• Given request 1:
Answer these questions using the First Trust ETF announcement:
(a) On which exchange does the First Trust Municipal High Income ETF trade, and under what symbol?
(b) Who serve as senior portfolio managers of the fund?
(c) In what city and state is First Trust based?

• Excerpt provided:

━━━━━━━━

An ETF that is actively managed using a
rigorous, disciplined approach and active credit analysis to
provide the potential for tax-exempt income and long-term capital
appreciation
First Trust Advisors L.P. (“First Trust”) announced today that
they have launched a new actively managed exchange-traded fund
(“ETF”), the First Trust Municipal High Income ETF (Nasdaq: FMHI)
(the “fund”). By investing primarily in municipal debt securities,
the fund seeks to provide federally tax-exempt income with a
secondary objective of long-term capital appreciation. The fund is
managed by First Trust using a disciplined approach that focuses on
a combination of quantitative analysis and fundamental research. In
seeking attractive income, the fund will focus on non-rated bonds,
lower investment-grade bonds and below investment-grade or “high
yield” municipal bonds, while offering daily liquidity and full
transparency of holdings.
We believe federal and state tax increases implemented in recent
years, coupled with favorable historical risk-adjusted total
returns, have boosted the demand for tax exempt investments. At the
same time, some municipalities have faced increasing economic
challenges, which we believe has raised the importance of active
credit analysis and municipal bond expertise. Unlike index-based
ETFs that may simply rely on rating agencies for credit analysis,
we believe it is critical to understand an issuer’s ability to meet
its financial obligations. Active portfolio management allows the
fund managers to make portfolio adjustments as conditions change.
“Our experienced municipal securities team at First Trust employs a
rigorous, disciplined approach to managing risk, while seeking to
capitalize on opportunities,” said Ryan Issakainen, CFA, Senior
Vice President, ETF Strategist at First Trust. “Investor demand for
tax-free income continues to grow, even as interest rates remain
stubbornly low. For investors willing to take additional credit
risk in pursuit of higher levels of tax-free income, we believe
that active management is paramount.”
The municipal securities team at First Trust sees ample
opportunities in municipal bonds. In their view, credit
fundamentals are improving for many municipal bond issuers and
taxable equivalent yields are attractive relative to other fixed
income asset classes. Given the rising interest rate environment as
a result of stronger economic growth, they believe that, in the
current market, positioning the fund along the intermediate portion
of the yield curve provides investors less interest rate
sensitivity than longer duration portfolios.
Johnathan N. Wilhelm, Senior Vice President and Tom Futrell,
CFA, Senior Vice President at First Trust, serve as senior
portfolio managers of the fund. The two will share responsibilities
for the day-to-day management of the fund’s investment
portfolio.
For more information about First Trust, please contact Ryan
Issakainen at (630) 765-8689 or RIssakainen@FTAdvisors.com.
About First Trust
First Trust Advisors L.P., along with its affiliate First Trust
Portfolios L.P., are privately held companies which provide a
variety of investment services, including asset management and
financial advisory services, with collective assets under
management or supervision of approximately $111 billion as of
September 30, 2017 through unit investment trusts, exchange-traded
funds, closed-end funds, mutual funds and separate managed
accounts. First Trust is based in Wheaton, Illinois. For more
information, visit http://www.ftportfolios.com.

━━━━━━━━

• Dataset items:
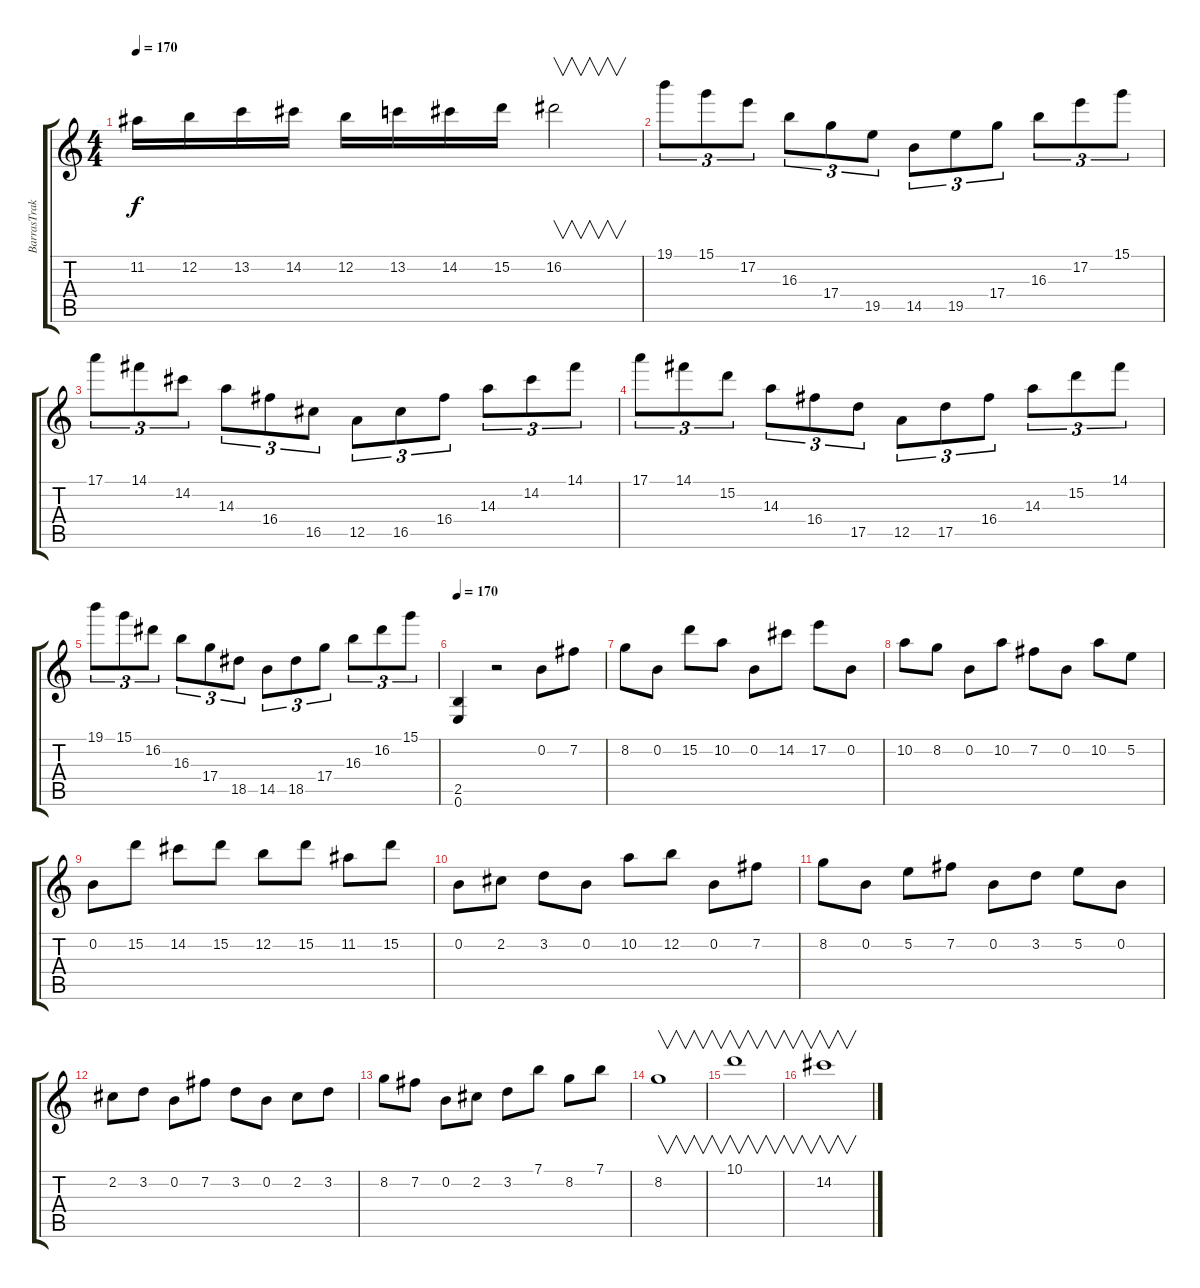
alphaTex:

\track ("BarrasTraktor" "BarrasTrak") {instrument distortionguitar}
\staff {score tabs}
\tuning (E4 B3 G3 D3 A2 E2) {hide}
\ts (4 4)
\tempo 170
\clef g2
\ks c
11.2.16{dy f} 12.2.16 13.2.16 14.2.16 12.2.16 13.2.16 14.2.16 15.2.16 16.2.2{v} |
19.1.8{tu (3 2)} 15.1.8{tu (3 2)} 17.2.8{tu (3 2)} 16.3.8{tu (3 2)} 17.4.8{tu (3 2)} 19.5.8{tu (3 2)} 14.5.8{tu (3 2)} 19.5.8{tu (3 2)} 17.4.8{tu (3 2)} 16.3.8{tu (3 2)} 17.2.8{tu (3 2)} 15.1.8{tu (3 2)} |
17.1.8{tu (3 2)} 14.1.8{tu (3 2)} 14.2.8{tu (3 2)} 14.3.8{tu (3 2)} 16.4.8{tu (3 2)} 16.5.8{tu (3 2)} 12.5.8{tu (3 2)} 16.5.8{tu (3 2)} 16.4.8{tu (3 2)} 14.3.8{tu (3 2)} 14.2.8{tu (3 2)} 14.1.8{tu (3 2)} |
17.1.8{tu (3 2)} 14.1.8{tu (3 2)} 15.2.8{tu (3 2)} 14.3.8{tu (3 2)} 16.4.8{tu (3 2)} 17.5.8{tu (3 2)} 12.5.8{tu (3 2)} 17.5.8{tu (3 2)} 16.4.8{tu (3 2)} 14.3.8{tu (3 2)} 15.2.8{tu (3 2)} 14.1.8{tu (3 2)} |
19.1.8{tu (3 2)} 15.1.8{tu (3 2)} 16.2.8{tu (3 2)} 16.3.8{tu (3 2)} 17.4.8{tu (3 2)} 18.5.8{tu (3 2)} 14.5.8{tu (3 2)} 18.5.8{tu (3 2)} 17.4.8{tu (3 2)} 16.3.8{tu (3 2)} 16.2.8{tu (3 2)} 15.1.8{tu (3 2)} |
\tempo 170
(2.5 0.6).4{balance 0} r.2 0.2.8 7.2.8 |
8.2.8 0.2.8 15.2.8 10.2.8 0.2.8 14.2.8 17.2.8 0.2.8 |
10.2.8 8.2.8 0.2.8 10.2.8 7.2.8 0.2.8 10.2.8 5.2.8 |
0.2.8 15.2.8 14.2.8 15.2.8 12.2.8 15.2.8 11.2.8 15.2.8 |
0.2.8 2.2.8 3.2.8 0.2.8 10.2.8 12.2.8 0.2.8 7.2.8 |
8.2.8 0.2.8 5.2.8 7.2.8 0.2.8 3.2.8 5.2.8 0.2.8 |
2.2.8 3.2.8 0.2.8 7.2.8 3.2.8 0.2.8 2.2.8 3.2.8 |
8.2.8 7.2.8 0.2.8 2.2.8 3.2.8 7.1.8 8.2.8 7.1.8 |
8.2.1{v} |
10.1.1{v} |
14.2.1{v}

━━━━━━━━

• Given request 2: Put every line of the records above into a JSON list of strings, one string per line, omitting blank lines. Leave the pictures out of the answer.

• Full answer 1:
(a) Nasdaq, under the symbol FMHI
(b) Johnathan N. Wilhelm and Tom Futrell
(c) Wheaton, Illinois

• Full answer 2:
[
  "alphaTex:",
  "\\track (\"BarrasTraktor\" \"BarrasTrak\") {instrument distortionguitar}",
  "\\staff {score tabs}",
  "\\tuning (E4 B3 G3 D3 A2 E2) {hide}",
  "\\ts (4 4)",
  "\\tempo 170",
  "\\clef g2",
  "\\ks c",
  "11.2.16{dy f} 12.2.16 13.2.16 14.2.16 12.2.16 13.2.16 14.2.16 15.2.16 16.2.2{v} |",
  "19.1.8{tu (3 2)} 15.1.8{tu (3 2)} 17.2.8{tu (3 2)} 16.3.8{tu (3 2)} 17.4.8{tu (3 2)} 19.5.8{tu (3 2)} 14.5.8{tu (3 2)} 19.5.8{tu (3 2)} 17.4.8{tu (3 2)} 16.3.8{tu (3 2)} 17.2.8{tu (3 2)} 15.1.8{tu (3 2)} |",
  "17.1.8{tu (3 2)} 14.1.8{tu (3 2)} 14.2.8{tu (3 2)} 14.3.8{tu (3 2)} 16.4.8{tu (3 2)} 16.5.8{tu (3 2)} 12.5.8{tu (3 2)} 16.5.8{tu (3 2)} 16.4.8{tu (3 2)} 14.3.8{tu (3 2)} 14.2.8{tu (3 2)} 14.1.8{tu (3 2)} |",
  "17.1.8{tu (3 2)} 14.1.8{tu (3 2)} 15.2.8{tu (3 2)} 14.3.8{tu (3 2)} 16.4.8{tu (3 2)} 17.5.8{tu (3 2)} 12.5.8{tu (3 2)} 17.5.8{tu (3 2)} 16.4.8{tu (3 2)} 14.3.8{tu (3 2)} 15.2.8{tu (3 2)} 14.1.8{tu (3 2)} |",
  "19.1.8{tu (3 2)} 15.1.8{tu (3 2)} 16.2.8{tu (3 2)} 16.3.8{tu (3 2)} 17.4.8{tu (3 2)} 18.5.8{tu (3 2)} 14.5.8{tu (3 2)} 18.5.8{tu (3 2)} 17.4.8{tu (3 2)} 16.3.8{tu (3 2)} 16.2.8{tu (3 2)} 15.1.8{tu (3 2)} |",
  "\\tempo 170",
  "(2.5 0.6).4{balance 0} r.2 0.2.8 7.2.8 |",
  "8.2.8 0.2.8 15.2.8 10.2.8 0.2.8 14.2.8 17.2.8 0.2.8 |",
  "10.2.8 8.2.8 0.2.8 10.2.8 7.2.8 0.2.8 10.2.8 5.2.8 |",
  "0.2.8 15.2.8 14.2.8 15.2.8 12.2.8 15.2.8 11.2.8 15.2.8 |",
  "0.2.8 2.2.8 3.2.8 0.2.8 10.2.8 12.2.8 0.2.8 7.2.8 |",
  "8.2.8 0.2.8 5.2.8 7.2.8 0.2.8 3.2.8 5.2.8 0.2.8 |",
  "2.2.8 3.2.8 0.2.8 7.2.8 3.2.8 0.2.8 2.2.8 3.2.8 |",
  "8.2.8 7.2.8 0.2.8 2.2.8 3.2.8 7.1.8 8.2.8 7.1.8 |",
  "8.2.1{v} |",
  "10.1.1{v} |",
  "14.2.1{v}"
]